■ **Required work**:
Below are some records; give them all again exactly, but not the pictures.

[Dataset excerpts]
┄┄┄┄┄┄┄┄┄┄

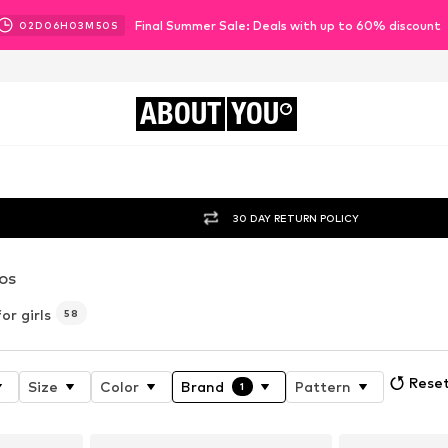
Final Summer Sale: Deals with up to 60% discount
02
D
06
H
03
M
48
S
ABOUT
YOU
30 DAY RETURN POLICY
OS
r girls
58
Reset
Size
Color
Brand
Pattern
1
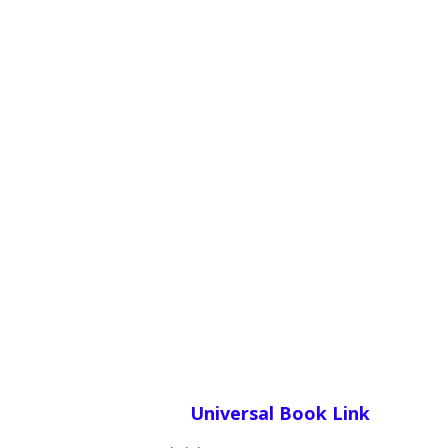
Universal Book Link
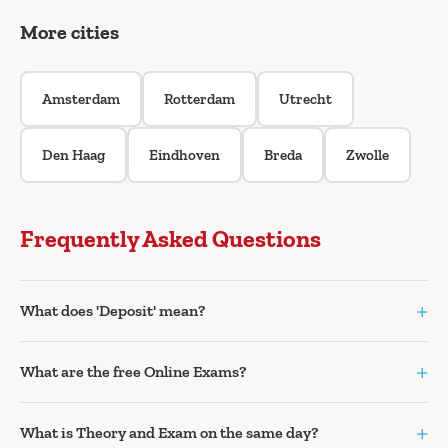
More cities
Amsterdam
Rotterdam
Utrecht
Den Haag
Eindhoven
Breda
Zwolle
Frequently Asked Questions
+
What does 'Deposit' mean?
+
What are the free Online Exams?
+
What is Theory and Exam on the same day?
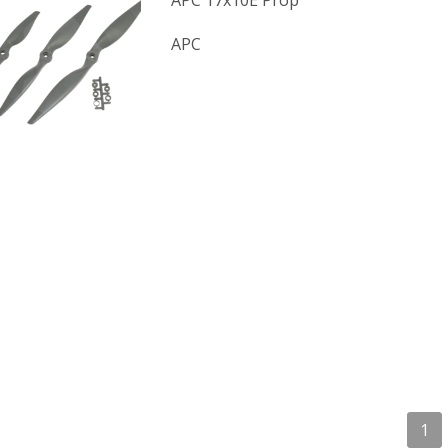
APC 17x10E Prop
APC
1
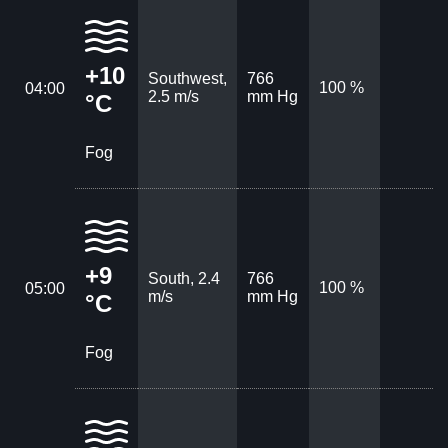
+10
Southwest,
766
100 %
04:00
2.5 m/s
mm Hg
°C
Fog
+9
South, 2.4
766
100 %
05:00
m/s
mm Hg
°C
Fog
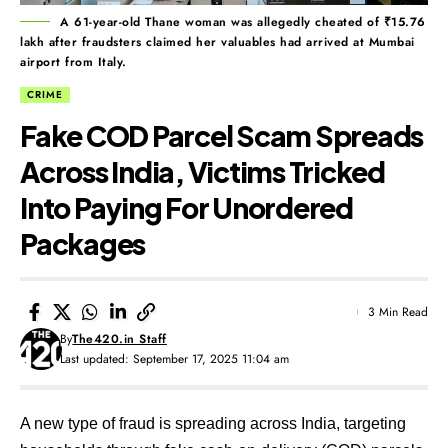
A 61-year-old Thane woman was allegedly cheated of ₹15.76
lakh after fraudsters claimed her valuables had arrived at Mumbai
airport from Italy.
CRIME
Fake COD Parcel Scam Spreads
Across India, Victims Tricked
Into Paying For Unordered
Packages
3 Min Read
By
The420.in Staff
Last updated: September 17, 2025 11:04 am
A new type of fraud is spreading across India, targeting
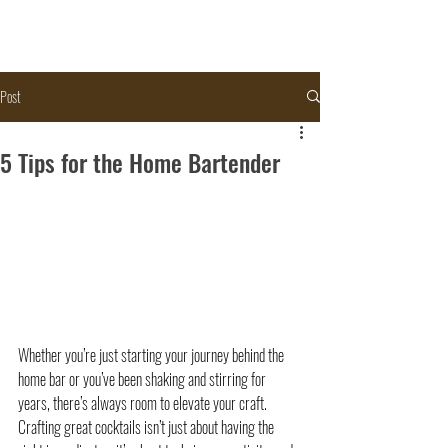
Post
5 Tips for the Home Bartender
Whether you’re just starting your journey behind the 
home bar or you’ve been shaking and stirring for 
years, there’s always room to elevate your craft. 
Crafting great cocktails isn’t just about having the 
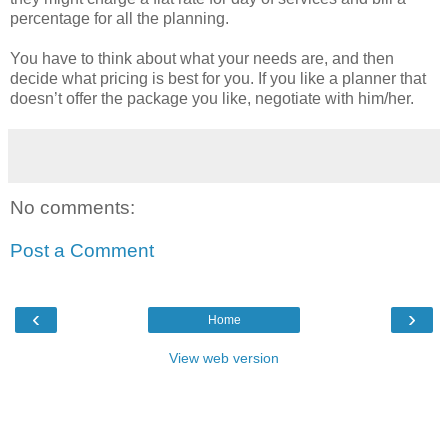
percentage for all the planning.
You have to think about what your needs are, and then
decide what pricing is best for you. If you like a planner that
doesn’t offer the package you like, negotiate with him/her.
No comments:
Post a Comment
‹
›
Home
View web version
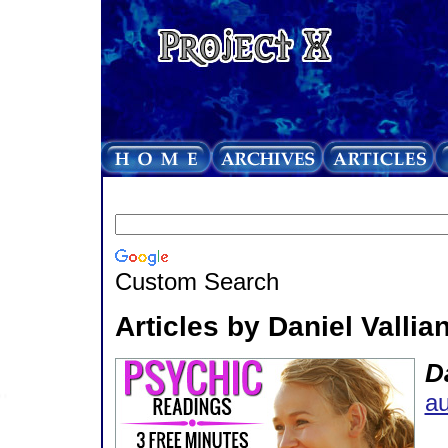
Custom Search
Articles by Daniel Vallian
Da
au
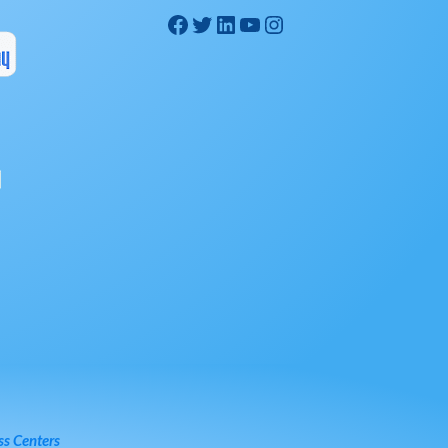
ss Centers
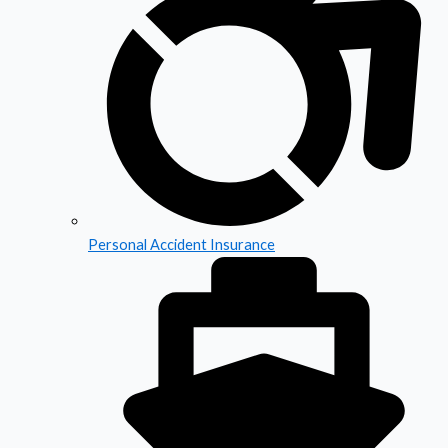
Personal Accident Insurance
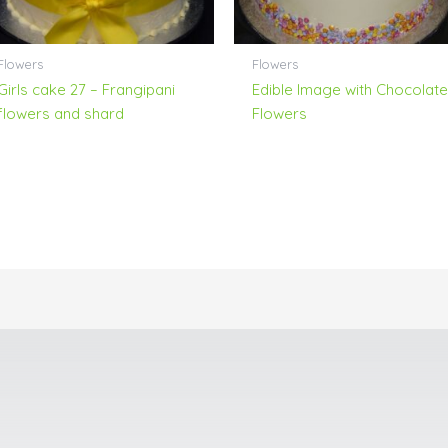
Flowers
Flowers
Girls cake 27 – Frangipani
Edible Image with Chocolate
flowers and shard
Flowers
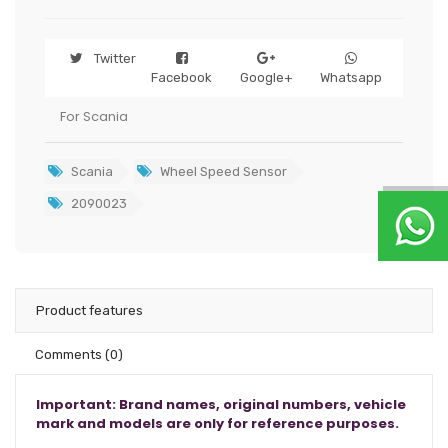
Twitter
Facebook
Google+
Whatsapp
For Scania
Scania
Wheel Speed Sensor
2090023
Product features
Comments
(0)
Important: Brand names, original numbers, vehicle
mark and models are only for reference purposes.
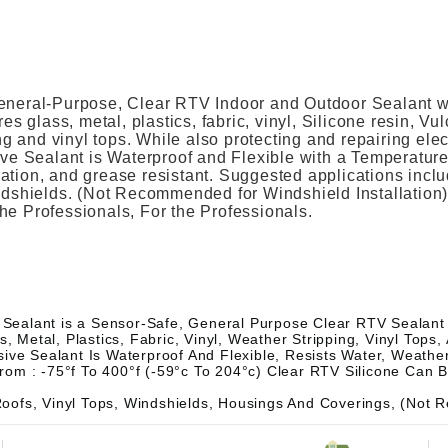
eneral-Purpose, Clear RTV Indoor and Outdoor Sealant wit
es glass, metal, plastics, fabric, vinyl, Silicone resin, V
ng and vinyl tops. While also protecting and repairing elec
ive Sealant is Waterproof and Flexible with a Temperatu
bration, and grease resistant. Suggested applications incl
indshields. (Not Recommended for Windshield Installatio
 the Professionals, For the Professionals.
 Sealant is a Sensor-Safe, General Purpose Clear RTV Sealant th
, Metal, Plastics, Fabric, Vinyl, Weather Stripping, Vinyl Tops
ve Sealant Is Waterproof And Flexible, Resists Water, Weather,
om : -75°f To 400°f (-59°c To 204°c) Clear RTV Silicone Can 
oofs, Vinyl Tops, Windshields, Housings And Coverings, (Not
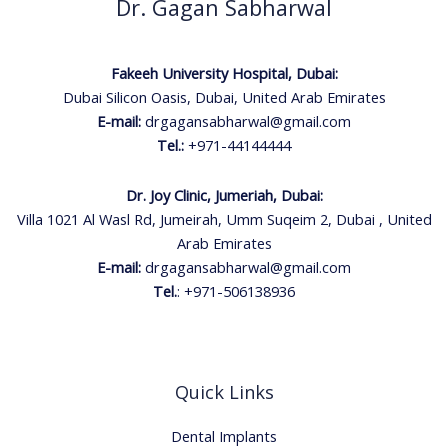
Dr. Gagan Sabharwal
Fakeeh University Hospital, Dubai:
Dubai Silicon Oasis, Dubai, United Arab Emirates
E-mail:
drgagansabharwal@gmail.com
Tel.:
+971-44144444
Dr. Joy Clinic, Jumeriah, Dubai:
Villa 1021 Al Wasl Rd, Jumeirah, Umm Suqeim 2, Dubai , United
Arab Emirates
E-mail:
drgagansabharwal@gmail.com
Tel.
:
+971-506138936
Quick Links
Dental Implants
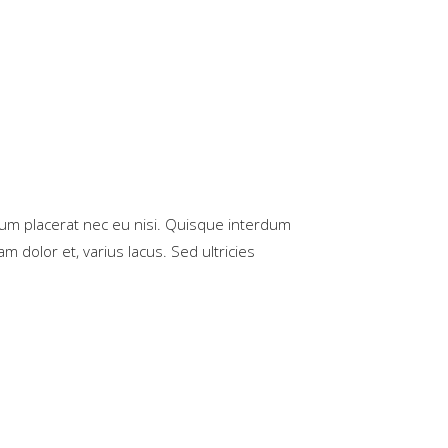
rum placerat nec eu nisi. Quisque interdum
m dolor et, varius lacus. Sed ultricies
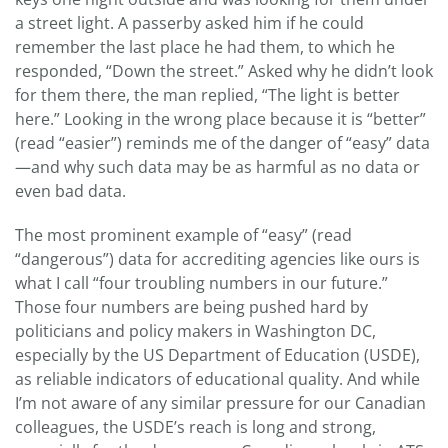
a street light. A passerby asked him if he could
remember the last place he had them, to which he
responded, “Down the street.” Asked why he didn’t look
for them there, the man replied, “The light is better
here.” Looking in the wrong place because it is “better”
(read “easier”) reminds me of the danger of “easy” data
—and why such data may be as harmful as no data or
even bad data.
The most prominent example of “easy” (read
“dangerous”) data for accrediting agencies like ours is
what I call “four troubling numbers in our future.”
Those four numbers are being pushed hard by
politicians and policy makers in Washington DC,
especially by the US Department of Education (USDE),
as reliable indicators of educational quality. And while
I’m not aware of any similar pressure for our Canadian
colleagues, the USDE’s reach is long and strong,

┄┄┄┄┄┄┄┄┄┄

■ **Response area**:
Final Summer Sale: Deals with up to 60% discount
02
D
06
H
03
M
48
S
ABOUT
YOU
30 DAY RETURN POLICY
OS
r girls
58
Reset
Size
Color
Brand
Pattern
1
Universal Book Link
More cities
Amsterdam
Rotterdam
Utrecht
Den Haag
Eindhoven
Breda
Zwolle
Frequently Asked Questions
+
What does 'Deposit' mean?
+
What are the free Online Exams?
+
What is Theory and Exam on the same day?
APC 17x10E Prop
APC
1
+10
Southwest,
766
100 %
04:00
2.5 m/s
mm Hg
°C
Fog
+9
South, 2.4
766
100 %
05:00
m/s
mm Hg
°C
Fog
A 61-year-old Thane woman was allegedly cheated of ₹15.76
lakh after fraudsters claimed her valuables had arrived at Mumbai
airport from Italy.
CRIME
Fake COD Parcel Scam Spreads
Across India, Victims Tricked
Into Paying For Unordered
Packages
3 Min Read
By
The420.in Staff
Last updated: September 17, 2025 11:04 am
A new type of fraud is spreading across India, targeting
Post
5 Tips for the Home Bartender
Whether you’re just starting your journey behind the 
home bar or you’ve been shaking and stirring for 
years, there’s always room to elevate your craft. 
Crafting great cocktails isn’t just about having the 
percentage for all the planning.
You have to think about what your needs are, and then
decide what pricing is best for you. If you like a planner that
doesn’t offer the package you like, negotiate with him/her.
No comments:
Post a Comment
‹
›
Home
View web version
Custom Search
Articles by Daniel Vallian
Da
au
ss Centers
Personal Accident Insurance
Flowers
Flowers
Girls cake 27 – Frangipani
Edible Image with Chocolate
flowers and shard
Flowers
Twitter
Facebook
Google+
Whatsapp
For Scania
Scania
Wheel Speed Sensor
2090023
Product features
Comments
(0)
Important: Brand names, original numbers, vehicle
mark and models are only for reference purposes.
eneral-Purpose, Clear RTV Indoor and Outdoor Sealant wit
es glass, metal, plastics, fabric, vinyl, Silicone resin, V
ng and vinyl tops. While also protecting and repairing elec
ive Sealant is Waterproof and Flexible with a Temperatu
bration, and grease resistant. Suggested applications incl
indshields. (Not Recommended for Windshield Installatio
 the Professionals, For the Professionals.
 Sealant is a Sensor-Safe, General Purpose Clear RTV Sealant th
, Metal, Plastics, Fabric, Vinyl, Weather Stripping, Vinyl Tops
ve Sealant Is Waterproof And Flexible, Resists Water, Weather,
om : -75°f To 400°f (-59°c To 204°c) Clear RTV Silicone Can 
oofs, Vinyl Tops, Windshields, Housings And Coverings, (Not
Dr. Gagan Sabharwal
Fakeeh University Hospital, Dubai:
Dubai Silicon Oasis, Dubai, United Arab Emirates
E-mail:
drgagansabharwal@gmail.com
Tel.:
+971-44144444
Dr. Joy Clinic, Jumeriah, Dubai:
Villa 1021 Al Wasl Rd, Jumeirah, Umm Suqeim 2, Dubai , United
Arab Emirates
E-mail:
drgagansabharwal@gmail.com
Tel.
:
+971-506138936
Quick Links
Dental Implants
rum placerat nec eu nisi. Quisque interdum
m dolor et, varius lacus. Sed ultricies
a street light. A passerby asked him if he could
remember the last place he had them, to which he
responded, “Down the street.” Asked why he didn’t look
for them there, the man replied, “The light is better
here.” Looking in the wrong place because it is “better”
(read “easier”) reminds me of the danger of “easy” data
—and why such data may be as harmful as no data or
even bad data.
The most prominent example of “easy” (read
“dangerous”) data for accrediting agencies like ours is
what I call “four troubling numbers in our future.”
Those four numbers are being pushed hard by
politicians and policy makers in Washington DC,
especially by the US Department of Education (USDE),
as reliable indicators of educational quality. And while
I’m not aware of any similar pressure for our Canadian
colleagues, the USDE’s reach is long and strong,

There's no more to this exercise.